The Alliance of Artists and Recording Companies, an Alexandria, Va. nonprofit that helps the U.S. Copyright Office enforce the 1992 Audio Home Recording Act, filed two suits, later consolidated in D.C. federal court in 2015, against car suppliers and manufacturers.

The plaintiff says since 2008, General Motors Co. Inc., Ford Motor Co., and FCA U.S., the entity formerly known as Chrysler, have been installing certain audio technology developed by suppliers like Denso International America, Clarion Corp. of America, and Mitsubishi Electric Automotive America.

Since the dashboard equipment qualifies as "digital audio recording devices," according to the Alliance, manufacturers, importers, and distributers must incorporate certain copying control technology into the devices and pay a set royalty for each one, as required by the 1992 Act.

The Alliance is responsible for both collecting those royalties and distributing them to featured recording artists and sound recording copyright owners.

But for the past eight years, the Alliance says, the defendants have failed to install the copy-control technology in their cars' recording devices or pay royalties.

The devices at issue - GM and Denso's "Hard Drive Device," Ford and Clarion's "Jukebox," and Mitsubishi's "Media Center" - automatically identify song info from CDs and download the songs onto a hard drive for later, in-car-only listening, the complaint states.

The five-count complaint seeks an injunctive and declaratory relief, the unpaid royalties plus an extra 50 percent, and $2,500 per device manufactured, imported, or distributed within three years of the filing of the complaint.

Ford and Clarion moved to dismiss for failure to state a claim, claiming the Jukebox does not reproduce material objects addressed by the statute, like CDs, LPs, or cassette tapes.

General Motors, in turn, moved for judgment on the pleadings.

U.S. District Judge Ketanji Brown Jackson denied the motions Friday.

To qualify as a "digital audio recording device" subject to royalty collection and the copy-control requirement under the Act, a device must be capable of producing a "digital audio copied recording" that also qualifies as a "digital musical recording," according to the ruling.

The "more likely reading of the statute as a whole is that a ['digital audio copied recording'] is, by definition, a type of ['digital musical recording']," Jackson wrote.

Thus, the 20th Century statute applies to the devices at issue if they have a recording function primarily meant to create a material object, but agreed with the Alliance that devices do not have to create a separate material object.

Yet the Alliance's complaint adequately alleges that "at least some of the challenged devices can produce ['digital musical recordings'] within the meaning of the AHRA," Jackson wrote.

For example, "Hard Drive Devices" on certain models of General Motors' Cadillac CTS Coupe that do not include a navigation feature "might well qualify as being capable of making ['digital audio copied recordings'] that count as ['digital musical recordings']," the ruling states.
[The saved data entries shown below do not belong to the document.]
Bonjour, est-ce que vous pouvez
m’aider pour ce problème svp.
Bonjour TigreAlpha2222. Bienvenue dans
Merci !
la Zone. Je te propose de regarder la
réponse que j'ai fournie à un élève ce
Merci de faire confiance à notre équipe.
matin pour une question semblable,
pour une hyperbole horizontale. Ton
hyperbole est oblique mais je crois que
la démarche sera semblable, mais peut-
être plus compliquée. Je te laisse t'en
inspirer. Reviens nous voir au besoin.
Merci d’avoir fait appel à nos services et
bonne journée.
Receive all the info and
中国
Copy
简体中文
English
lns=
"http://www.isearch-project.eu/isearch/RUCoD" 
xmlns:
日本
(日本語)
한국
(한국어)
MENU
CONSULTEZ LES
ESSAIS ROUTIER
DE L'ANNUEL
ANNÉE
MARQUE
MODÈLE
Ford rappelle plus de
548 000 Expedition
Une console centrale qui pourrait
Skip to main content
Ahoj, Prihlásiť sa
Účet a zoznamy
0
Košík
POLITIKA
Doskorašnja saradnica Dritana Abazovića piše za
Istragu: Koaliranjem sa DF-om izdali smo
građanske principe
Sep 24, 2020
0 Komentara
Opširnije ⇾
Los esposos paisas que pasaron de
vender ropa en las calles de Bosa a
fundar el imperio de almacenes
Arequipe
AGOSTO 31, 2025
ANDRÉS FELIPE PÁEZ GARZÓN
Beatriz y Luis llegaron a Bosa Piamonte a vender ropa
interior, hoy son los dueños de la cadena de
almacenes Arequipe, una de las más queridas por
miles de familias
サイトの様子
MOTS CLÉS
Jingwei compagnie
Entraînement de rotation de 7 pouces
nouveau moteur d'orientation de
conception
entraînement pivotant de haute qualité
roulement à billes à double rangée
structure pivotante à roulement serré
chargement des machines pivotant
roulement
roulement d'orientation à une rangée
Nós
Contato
While it may turn out that the defendants' music-recording devices share "a hard drive with a broader 'Nav System' or 'on-board, multipurpose computers' in a manner that precludes their output's characterization as a ['digital musical recording'], the exact nature of these devices - and therefore whether they fall within the scope of the AHRA - is a question of fact that must await resolution at the next stage of this litigation," Jackson wrote.
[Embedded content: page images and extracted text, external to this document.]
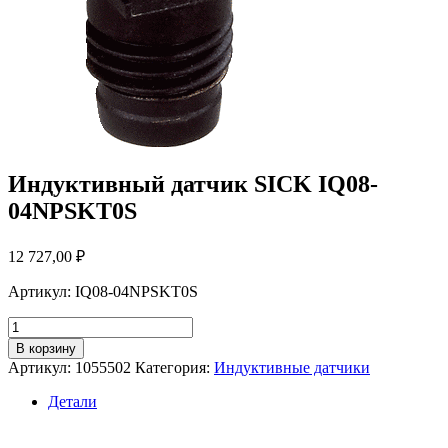
Индуктивный датчик SICK IQ08-
04NPSKT0S
12 727,00
₽
Артикул: IQ08-04NPSKT0S
Количество
товара
В корзину
Индуктивный
Артикул:
1055502
Категория:
Индуктивные датчики
датчик
SICK
Детали
IQ08-
04NPSKT0S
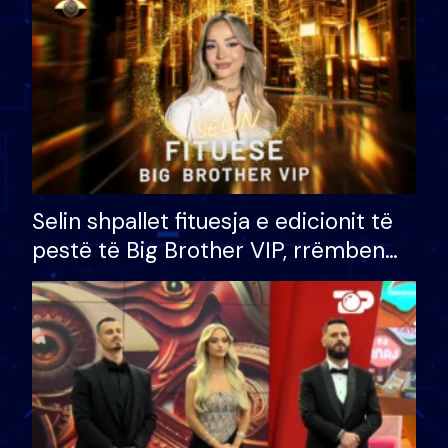
Selin shpallet fituesja e edicionit të
pestë të Big Brother VIP, rrëmben
çmimin e madh prej 100 mijë eurosh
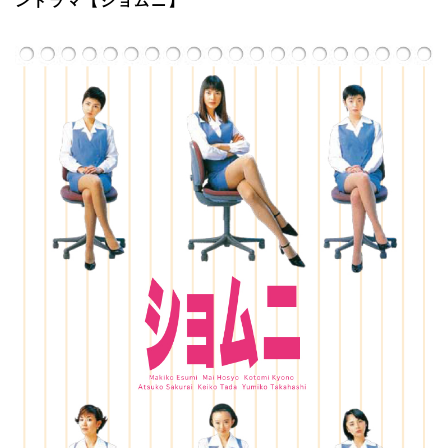
ンドラマ【ショムニ】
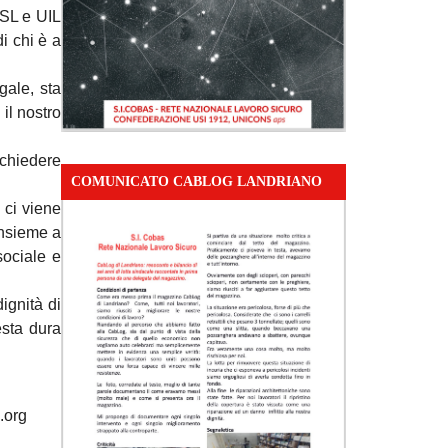
ISL e UIL
i chi è a
gale, sta
il nostro
 chiedere
COMUNICATO CABLOG LANDRIANO
 ci viene
insieme a
sociale e
ignità di
esta dura
.org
Ford and Clarion's attorney, Van Beckwith with Baker Botts in Dallas, said they "appreciate that the court "largely agrees with these defendants' interpretation of the statute."

They "look forward to continuing our presentation to the court," Beckwith wrote in an email.

Alliance Executive Director Linda Bocchi said the organization is "pleased that the court denied General Motors' and Ford's motions to dismiss and recognized that the serious allegations we have made warrant their day in court."

The nonprofit is "confident that we will prevail in these actions," Bocchi added.

In a separate sealed order, the court also denied Mitsubishi's motion for summary judgment, Bocchi wrote.

The other parties did not return emailed requests for comment on Monday.